**TEXT SECTION:**
━━━━━━━━━━━━━━━━━━━━━━━━━━━━━━
Game Dev Blog & Tutorials

Vertex Displacement

Sections :

Shader Stages

Shaders contain multiple shader programs or stages. At the very least, a shader will contain a Vertex and Fragment stage. The fragment stage is responsible for colour/shading using interpolated data from the vertex stage. The vertex stage is responsible from passing data from the mesh, such as vertex positions - manipulating these is the focus of this post. My Intro To Shaders post goes through these stages in a bit more detail.

Unity also has Surface Shaders, which generates these vertex/fragment stages behind the scenes. But this is only available in the Built-in RP currently. If you’re using one of these, there is a vertex modification function that you can add using vertex:FunctionName to the surface pragma (there are some examples on this Surface Shader Examples page in the docs).

In Shader Graph, nodes that are connected to the Master node’s Vertex ports are written to this vertex shader stage. In newer versions the Master Stack separates the Vertex and Fragment stages into separate areas to make it clear which ports fit into which stage. There is also now an option to create Custom Interpolators to force calculations to be handled in the vertex stage, which can then be passed through to the fragment.
━━━━━━━━━━━━━━━━━━━━━━━━━━━━━━
**RAW DATA:**
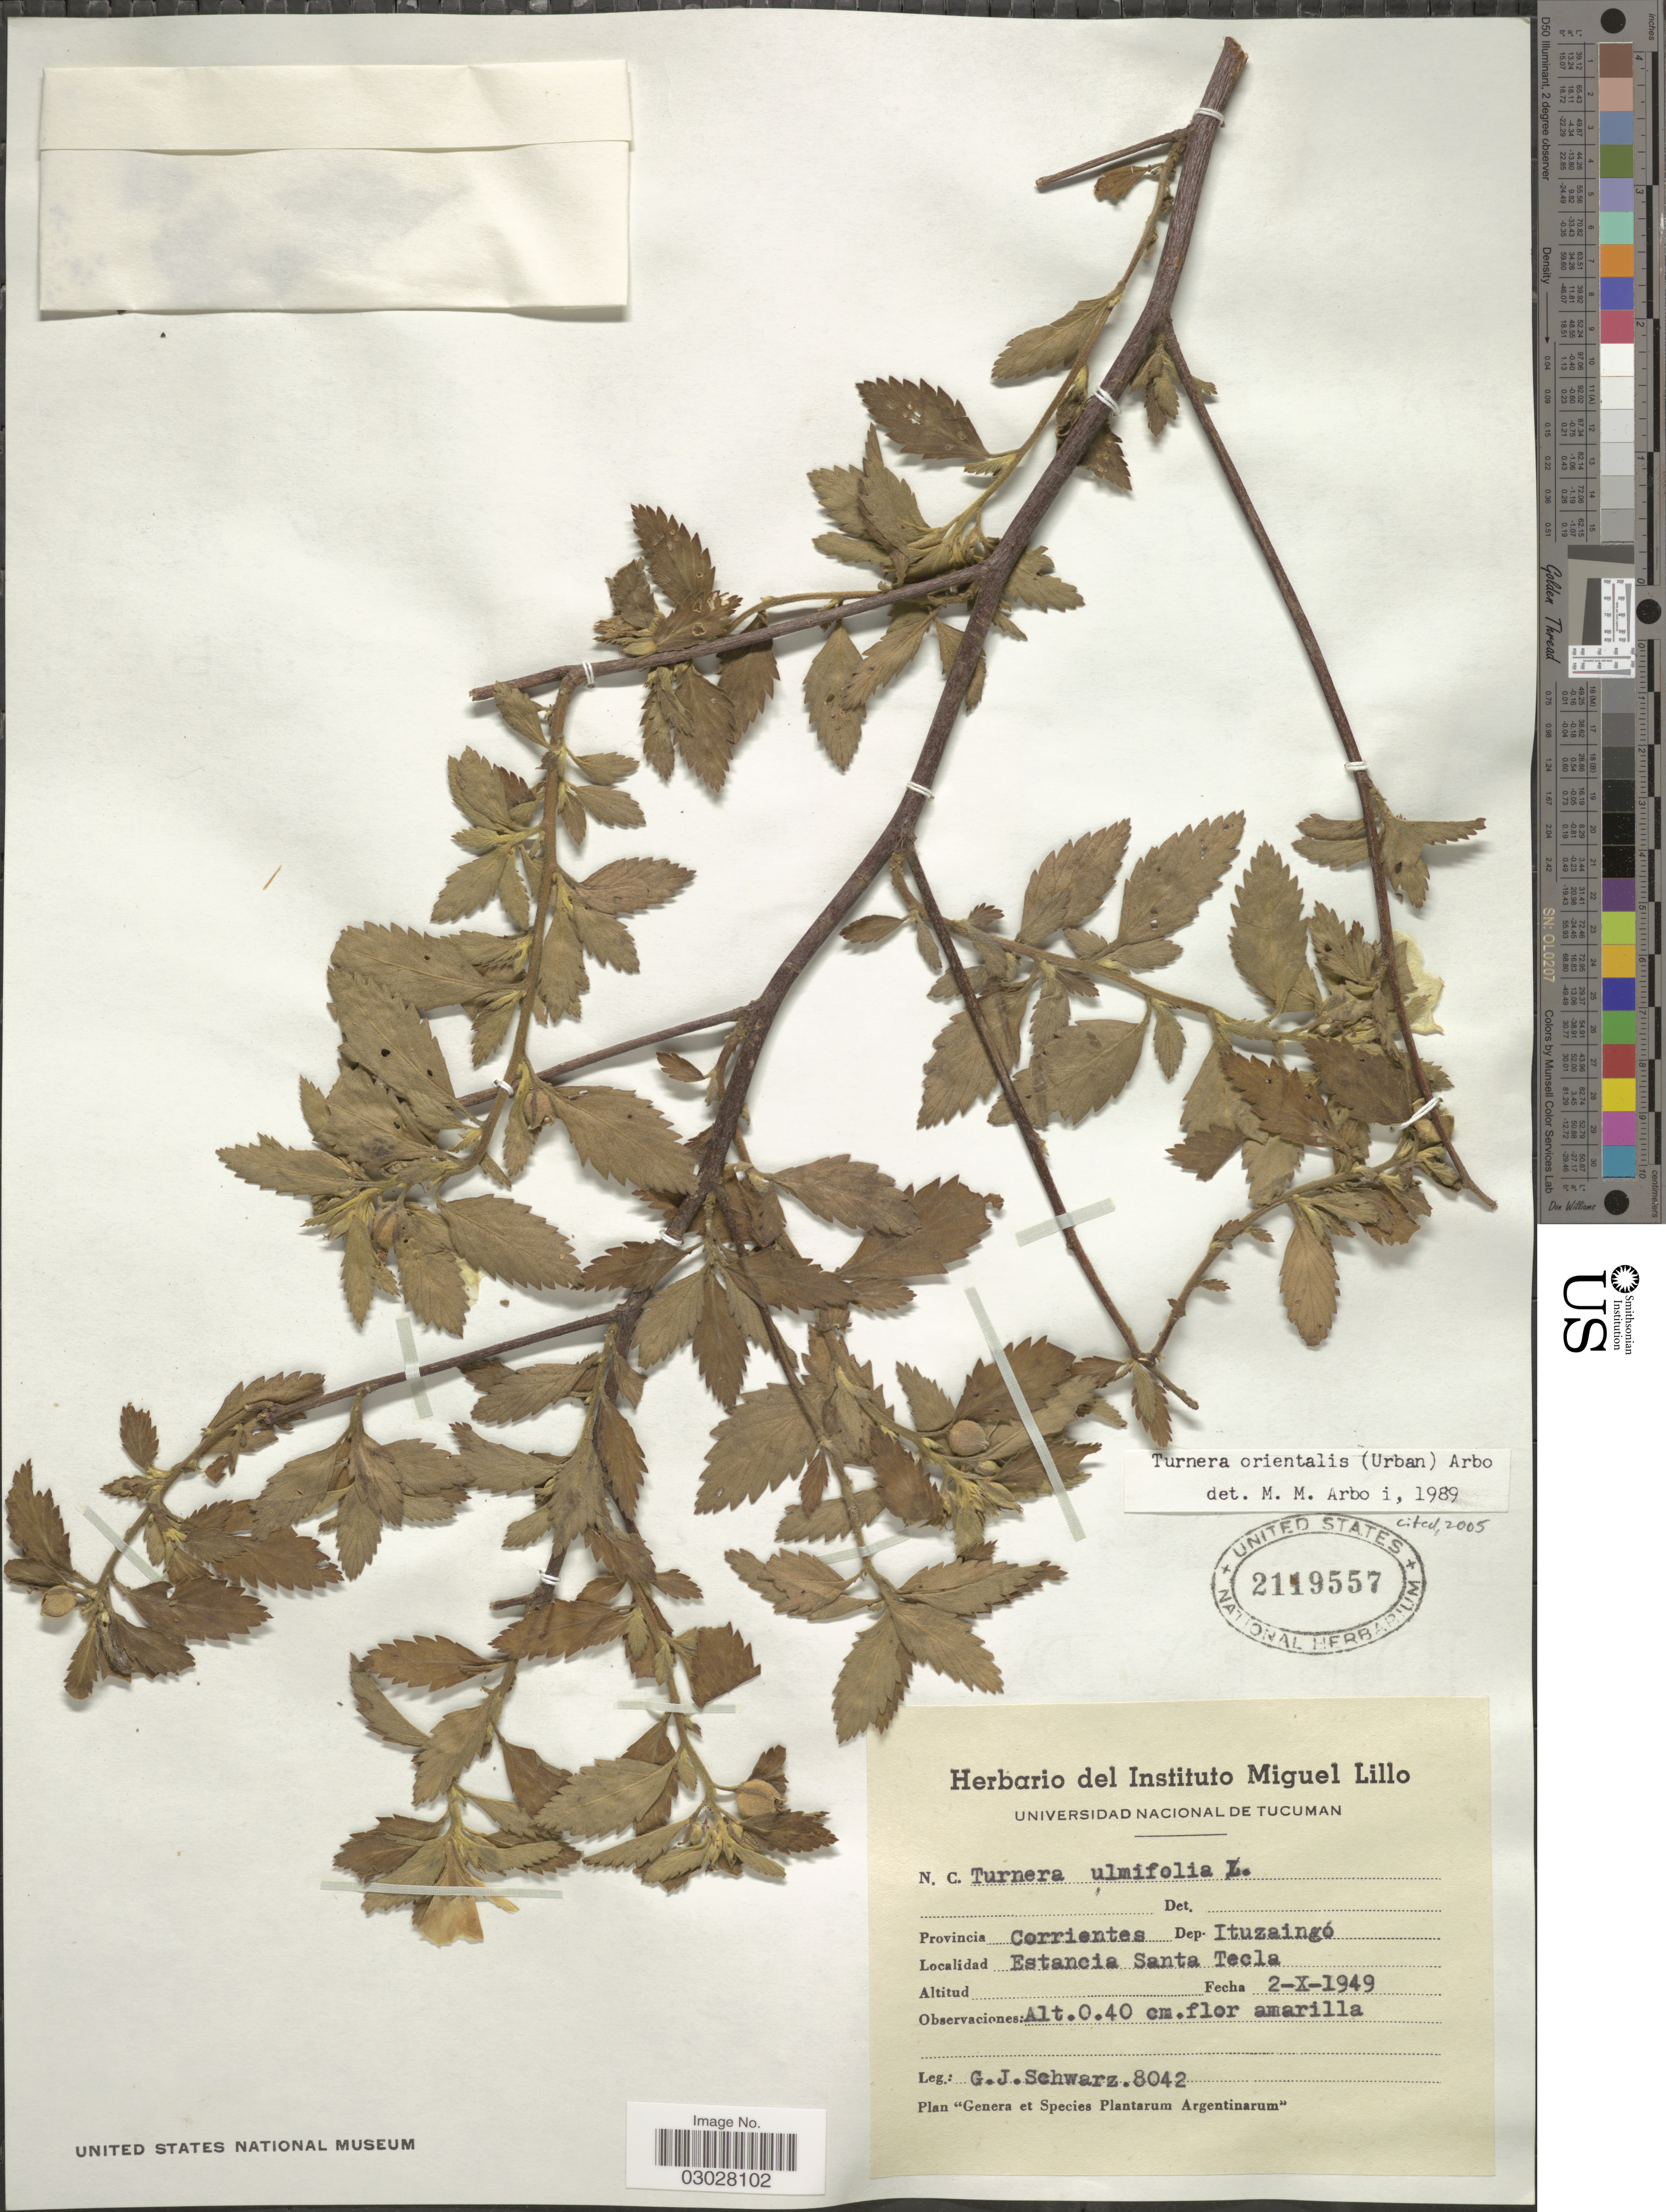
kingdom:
━━━━━━━━━━━━━━━━━━━━━━━━━━━━━━
Rewrite the vertex displacement text from "Unity also has" up to and including "in the docs).", changing "Built-in RP" to "Built-in Render Pipeline".

**RESULT:**
Unity also has Surface Shaders, which generates these vertex/fragment stages behind the scenes. But this is only available in the Built-in Render Pipeline currently. If you’re using one of these, there is a vertex modification function that you can add using vertex:FunctionName to the surface pragma (there are some examples on this Surface Shader Examples page in the docs).